Cela fait presque 30 ans que Buffalo Daughter a branché guitares et batterie à des appareils électroniques incontrôlables, afin de créer une musique hybride et originale. Après un dernier album disco-revival Konjac-tion en 2014, marqué par de nombreuses collaborations (avec notamment Fuzati du Klub des Loosers ou encore Shintaro Sakamoto), les tokyoïtes reviennent avec un album plus froid, plus radical.

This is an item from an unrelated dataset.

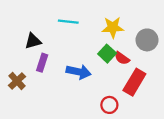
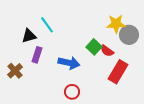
cyan line: (68, 22) -> (47, 25), moved, turned 48
yellow star: (113, 27) -> (116, 24), moved
red circle: (109, 105) -> (72, 92), moved

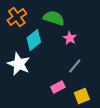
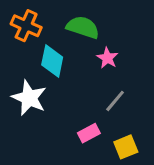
orange cross: (17, 17) -> (26, 26), turned -30
cyan diamond: (34, 40) -> (52, 61), turned -40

Le groupe est plutôt réputé pour ses compositions pop, rock et électroniques, très souvent sur des rythmiques disco (Pshychic A-Go-Go), à la fois chaleureuses et naïves (comme le très catchy Bird Song). Avec We Are The Times, c’est une facette plus enlevée du trio qui se révèle, peut-être même plus sombre et mélancolique, dans la veine de The Weapon of Math Destruction, leur album de 2010. Le titre Global Warming Kills Us All illustre bien cette impression : le robot qui sifflait comme Frank Sinatra semble avoir pris ici un bon coup de blues.
Blues, certes, mais de quoi ? Très certainement d’une vie en 2021 marquée de fléaux contemporains (le réchauffement climatique, ou encore la pandémie sur Music). On imagine donc que les musiciens expriment sur ce huitième album une synthèse de leur vision du monde.
La pochette semblable à la neige d’un écran cathodique nous amène directement dans cette ambiance à la fois nostalgique (Jazz) et révoltée – Et (Densha). Les titres sont très vivants et organiques, ce qui est surprenant quand on sait qu’il s’agit là principalement de l’œuvre de machines, synthétiseurs et autres claviers électroniques.
We Are The Times dessine donc tout au long de ses neuf titres les contours de son atmosphère obscure et doucereuse. En atteste le cathartique morceau central de l’album Loop (« Boucle » en anglais, un terme que connaît bien le groupe). Le titre envoie l’auditeur dans une course effrénée, vers toujours plus de d’excitation et d’adrénaline… Ou alors est-ce là la fuite d’une réalité trop dure pour être vécue ? Quoiqu’il en soit, Buffalo Daughter reste plus que jamais lucide sur son temps comme sur son potentiel musical, toujours aussi juste et unique.